Miljo et Milica sont toutefois conscients qu'un jour leur statut de réfugié sera révoqué car ils ne pourront plus prouver que leur vie est en danger car les causes profondes du problème des réfugiés dans les Balkans ont presque cessé d'exister. Ils devront toujours trouver du travail pour payer leur nourriture, leur loyer et leurs factures médicales à l'âge de la retraite.
Au moins, ils ont réussi malgré leurs difficultés à ce que leurs enfants aient reçu une éducation convenable. Cela a été leur investissement pour l'avenir. Milutin est toujours au lycée, mais Stanislava, qui a demandé la nationalité serbe, fait un stage dans un hôpital de Belgrade après avoir fini ses études d'infirmière.
Les parents mettent tous leurs espoirs pour que Stanislava trouve un emploi convenable, même si le chômage est élevé en Serbie et que les perspectives économiques sont défavorables. « Nous voulons simplement que nos enfants finissent leurs études, qu'ils trouvent un emploi et qu'ils aient une vie meilleure que la nôtre. Je ne pense plus à nous mais à eux », a expliqué Miljo.

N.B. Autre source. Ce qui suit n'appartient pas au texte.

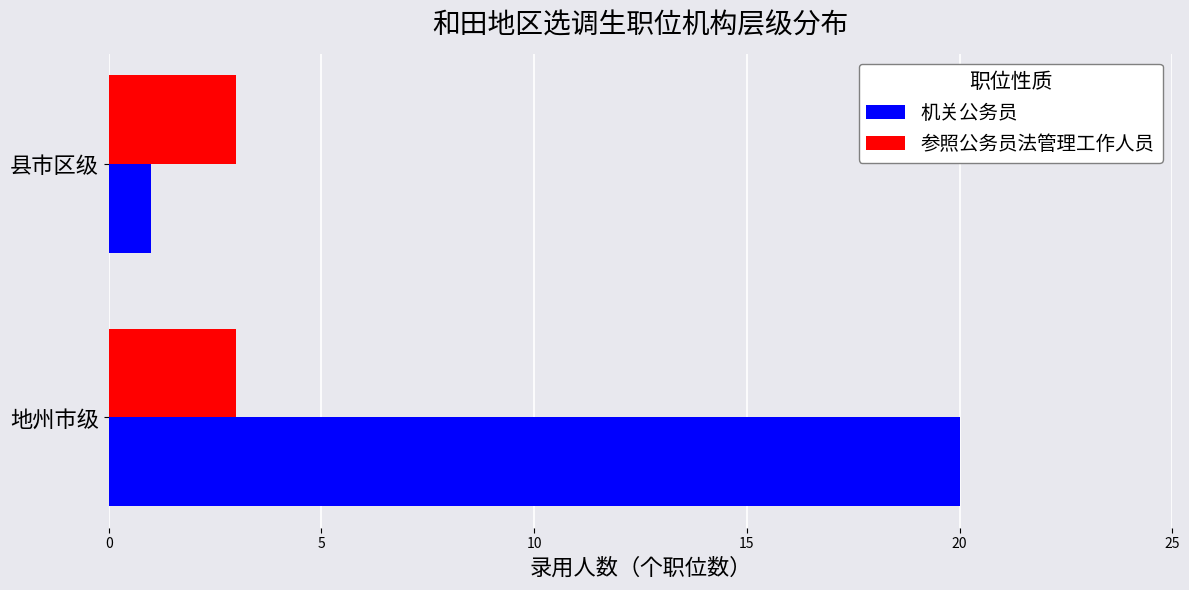

The 参照公务员法管理工作人员 series shows 1 at 地州市级. True or false?

False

Le HCR fait son possible pour aider ces personnes, mais l'agence pour les réfugiés dispose aussi de ressources limitées et la situation ne s'améliorera sans doute pas avec la récession actuelle. « Je ne pense pas que nous pourrons aider tout le monde », a dit Lennart Kotsalainen, délégué du HCR en Serbie, en ajoutant que le gouvernement et la communauté internationale devraient au moins aider les personnes les plus vulnérables.
Récemment, l'agence des Nations Unies pour les réfugiés a de nouveau souligné le fait de trouver des solutions pour les situations de réfugiés prolongées, qui comptent à travers le monde près de six millions de personnes en exil depuis au moins cinq ans - et pour certaines depuis des dizaines d'années. Le Haut Commissaire des Nations Unies pour les réfugiés a indiqué le mois dernier que la volonté politique était une condition sine qua non pour trouver des solutions durables.

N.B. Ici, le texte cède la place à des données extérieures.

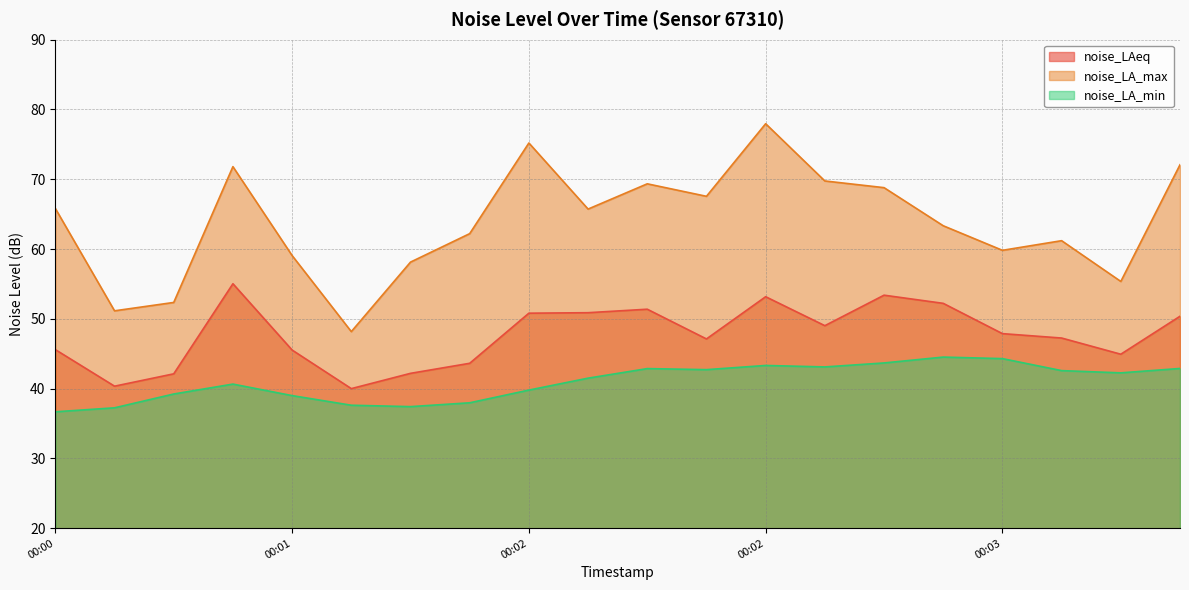

Does the chart have visible grid lines?

Yes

Il a ajouté que chacune des situations de réfugiés prolongées était unique et que les solutions devaient être globales, par une approche combinée qui peut inclure le rapatriement, l'intégration locale et la réinstallation dans un pays tiers. Pour les Serbes de Croatie comme la famille Miljic, une solution réelle et durable semble encore lointaine.